*EXTRACT TO READ*.
★ ★ ★ ★ ★
Some crime prevention interventions are directly delivered by professional preventers working in the police service (such as patrols or law enforcement), probation (supervision and support of offenders), local government (such as improving street lighting) or youth services (such as summer entertainment programmes or youth centres). However, the majority of preventive effort is delivered indirectly by ‘civil’ organisations and individuals often in their daily routines of work, travel, domestic activity, family life and leisure. Here, the role of the professionals is mostly to mobilise or work in partnership with the civil world. (See also the concept of ‘third party policing’ – Mazerolle and Ransley 2006.) And even direct implementation may require professional partnerships to share responsibility for addressing problems, and to span divisions of labour to bring together complementary perspectives and resources (Ekblom 2004).

Inadequate tools for thinking, communicating and acting

Given that so much crime prevention is delivered through third parties, it’s unfortunate that the key dimension of ‘know-who’ for practice, delivery and policy has been understated, underdeveloped and under-structured. Consider these ‘methods’ – the kind we would expect to see brought together on a typical administrative ‘shopping list’ of preventive actions:

These may look superficially equivalent but in fact all involve professionals, citizens and organisations participating in very different ways. The limitations of our ability to describe and distinguish such forms of involvement affect how well we can think, communicate and act in the preventive domain.

One attempt to structure this involvement has emerged within the Problem-Oriented Policing approach – which explicitly recognises the need to identify and mobilise key stakeholders when dealing with persistent crime and disorder problems. The Crime Triangle (Offender, Place, Target/Victim) briefly summarises some of the main causes of criminal events and simultaneously indicates some fundamental approaches to prevention. In more recent formulations (e.g. on www.popcenter.org/about/?p=triangle) the inner triangle of causes is surrounded by an outer triangle of people or organisations who can influence those causes – thus ‘handlers’ influence (potential) offenders, ‘guardians’ targets and ‘managers’ places. Sampson et al. (2010) have more recently introduced the concept of ‘super controllers’ – the people or organisations that in turn influence the immediate handlers, guardians and managers. The Crime Triangle as a framework for cause and intervention is usually accompanied by the SARA model of the preventive process – Scanning, Analysis, Response and Assessment (e.g. Clarke and Eck 2003, www.popcenter.org/about/?p=sara).

Elsewhere (e.g. Ekblom 2005, 2006, 2011) I have criticised this twin formulation as ‘useful but limited’ in handling the messy complexity of crime prevention practice on the ground. There is insufficient detail beyond the first level of slogans; quite distinct processes are lumped together under ‘Response’, for example; and the underlying theories (such as routine activity theory and rational choice theory) are insufficiently integrated conceptually and terminologically. Moreover, for practitioners and researchers considering making offender-oriented interventions, the Crime Triangle and SARA are explicitly ‘not interested’. I have developed an alternative suite that attempts to be more sophisticated, flexible and comprehensive. This includes the Conjunction of Criminal Opportunity (Ekblom 2010, 2011, www.designagainstcrime.com/methodology-resources/crime-frameworks/#list-and-description) an integrated model covering 11 causes of criminal events and counterpart families of intervention aimed at interrupting, weakening or diverting those causes; and the 5Is framework for the model of the preventive process. Both CCO and 5Is have a structured place for all the tiers of human influence covered by the Crime Triangle and SARA respectively.
★ ★ ★ ★ ★
Skeletal landmark data
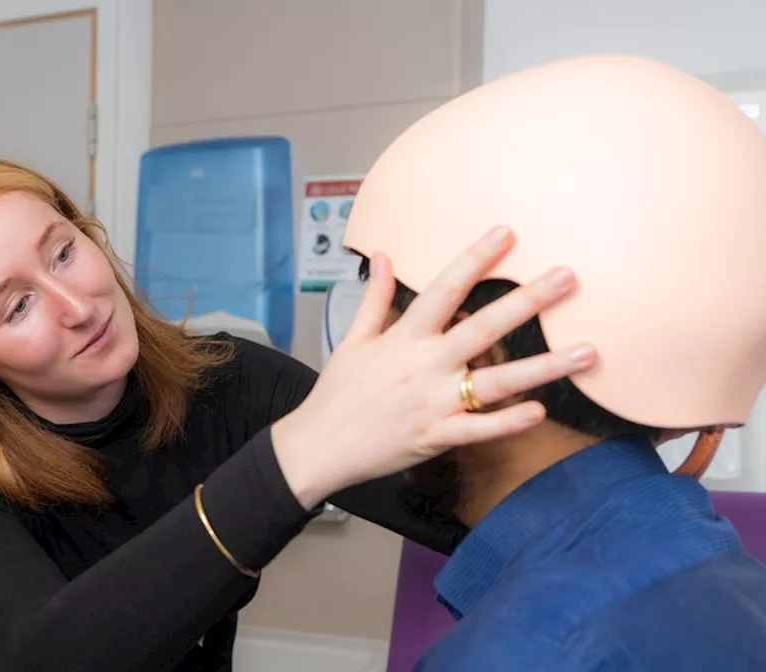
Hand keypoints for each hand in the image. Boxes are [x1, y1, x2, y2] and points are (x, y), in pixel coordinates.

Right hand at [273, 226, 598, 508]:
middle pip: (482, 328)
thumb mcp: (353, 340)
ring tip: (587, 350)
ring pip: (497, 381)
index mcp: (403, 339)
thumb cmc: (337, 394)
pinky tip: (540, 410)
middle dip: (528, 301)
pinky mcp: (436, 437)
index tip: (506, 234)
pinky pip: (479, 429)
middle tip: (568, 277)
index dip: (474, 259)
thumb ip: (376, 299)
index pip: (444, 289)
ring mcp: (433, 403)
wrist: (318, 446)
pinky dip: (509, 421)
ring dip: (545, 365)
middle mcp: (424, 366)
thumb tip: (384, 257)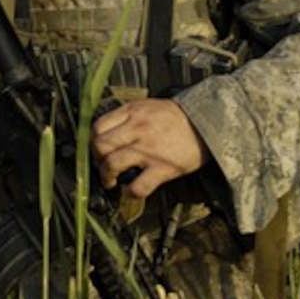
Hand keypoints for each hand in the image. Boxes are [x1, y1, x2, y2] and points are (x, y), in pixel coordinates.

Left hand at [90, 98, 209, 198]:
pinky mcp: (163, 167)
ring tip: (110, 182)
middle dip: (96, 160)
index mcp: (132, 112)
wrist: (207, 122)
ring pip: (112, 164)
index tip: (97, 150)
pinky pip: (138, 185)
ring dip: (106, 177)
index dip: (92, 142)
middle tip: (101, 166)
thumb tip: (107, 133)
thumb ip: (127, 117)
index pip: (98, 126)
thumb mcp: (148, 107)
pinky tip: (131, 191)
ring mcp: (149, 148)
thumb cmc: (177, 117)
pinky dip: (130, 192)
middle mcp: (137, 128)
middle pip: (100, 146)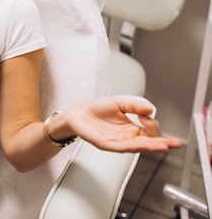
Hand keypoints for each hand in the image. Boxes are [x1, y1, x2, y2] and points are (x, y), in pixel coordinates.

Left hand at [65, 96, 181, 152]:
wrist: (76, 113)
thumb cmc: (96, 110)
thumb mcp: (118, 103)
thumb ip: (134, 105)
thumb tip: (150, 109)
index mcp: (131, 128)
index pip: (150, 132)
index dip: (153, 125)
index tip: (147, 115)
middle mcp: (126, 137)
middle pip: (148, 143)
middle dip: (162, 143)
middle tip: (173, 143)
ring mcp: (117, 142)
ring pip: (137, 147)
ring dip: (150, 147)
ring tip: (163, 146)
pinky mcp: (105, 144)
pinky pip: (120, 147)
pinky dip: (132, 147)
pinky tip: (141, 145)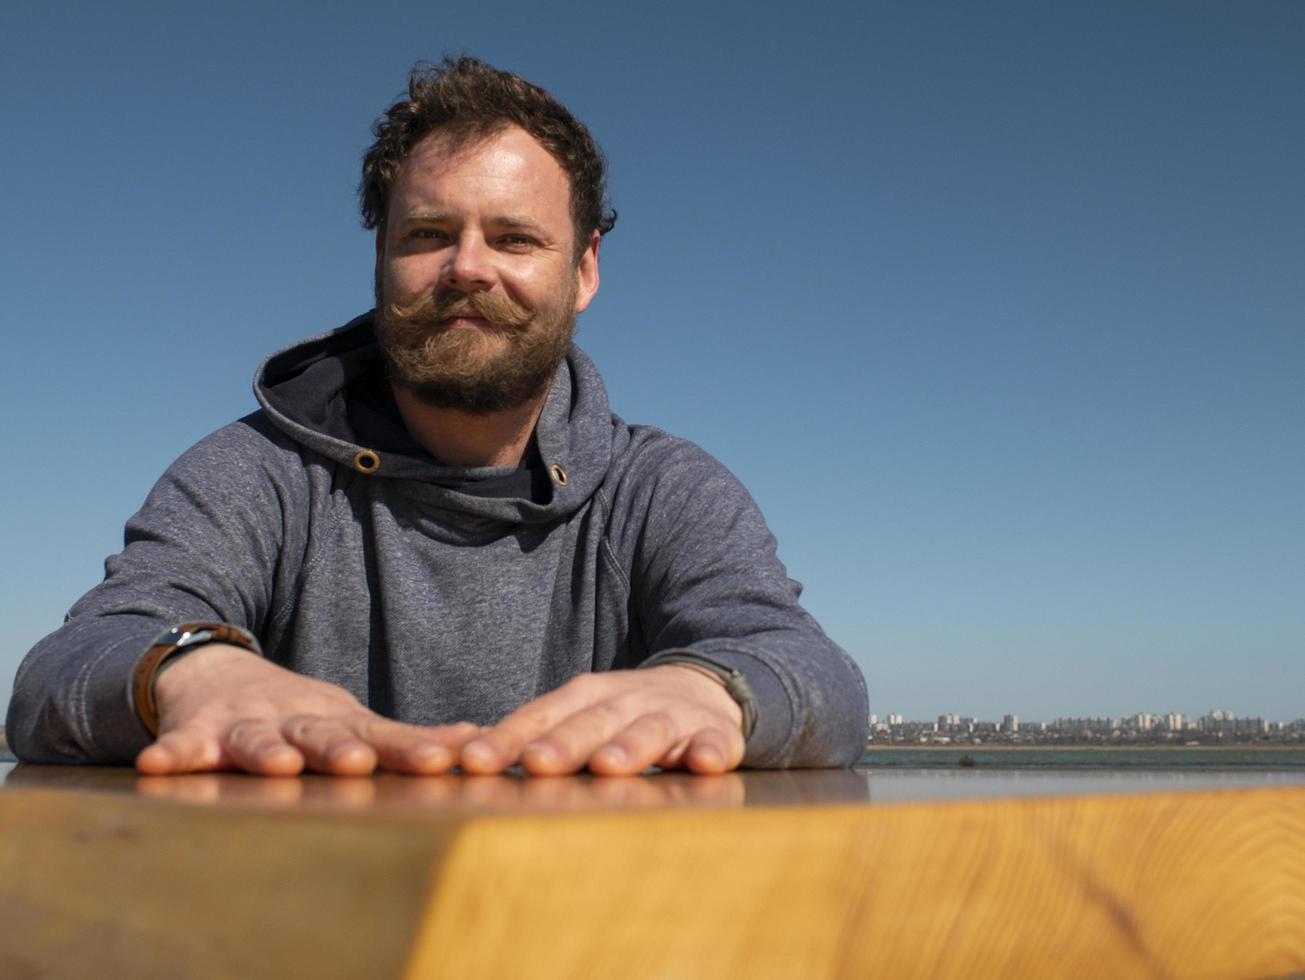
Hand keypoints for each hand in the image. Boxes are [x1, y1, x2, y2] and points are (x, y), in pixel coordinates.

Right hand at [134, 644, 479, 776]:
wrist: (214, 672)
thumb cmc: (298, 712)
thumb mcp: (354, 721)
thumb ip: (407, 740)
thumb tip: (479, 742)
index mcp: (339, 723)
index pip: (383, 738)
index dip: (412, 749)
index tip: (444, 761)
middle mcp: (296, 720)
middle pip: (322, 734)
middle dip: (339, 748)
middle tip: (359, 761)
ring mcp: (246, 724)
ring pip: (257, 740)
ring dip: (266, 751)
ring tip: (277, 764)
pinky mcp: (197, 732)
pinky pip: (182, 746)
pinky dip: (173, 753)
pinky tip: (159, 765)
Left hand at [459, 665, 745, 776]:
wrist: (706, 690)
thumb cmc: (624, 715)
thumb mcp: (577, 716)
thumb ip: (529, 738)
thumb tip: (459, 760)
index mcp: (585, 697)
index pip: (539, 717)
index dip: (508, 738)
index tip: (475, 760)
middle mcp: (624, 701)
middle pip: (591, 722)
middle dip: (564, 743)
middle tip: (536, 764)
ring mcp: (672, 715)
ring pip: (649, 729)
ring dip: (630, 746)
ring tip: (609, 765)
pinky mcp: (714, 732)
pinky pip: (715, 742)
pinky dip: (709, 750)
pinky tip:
★ ★ ★ ★ ★
*TASKS FOR THIS EXERCISE*.
a - Please repeat the passage of the crime prevention text from "These may look" to "the preventive domain.", swapping "participating" for "taking part".
b - Name the stages of the SARA model given in the crime prevention text.

*ANSWERS TO THE TASKS*.
a -
These may look superficially equivalent but in fact all involve professionals, citizens and organisations taking part in very different ways. The limitations of our ability to describe and distinguish such forms of involvement affect how well we can think, communicate and act in the preventive domain.

b - Scanning, Analysis, Response, Assessment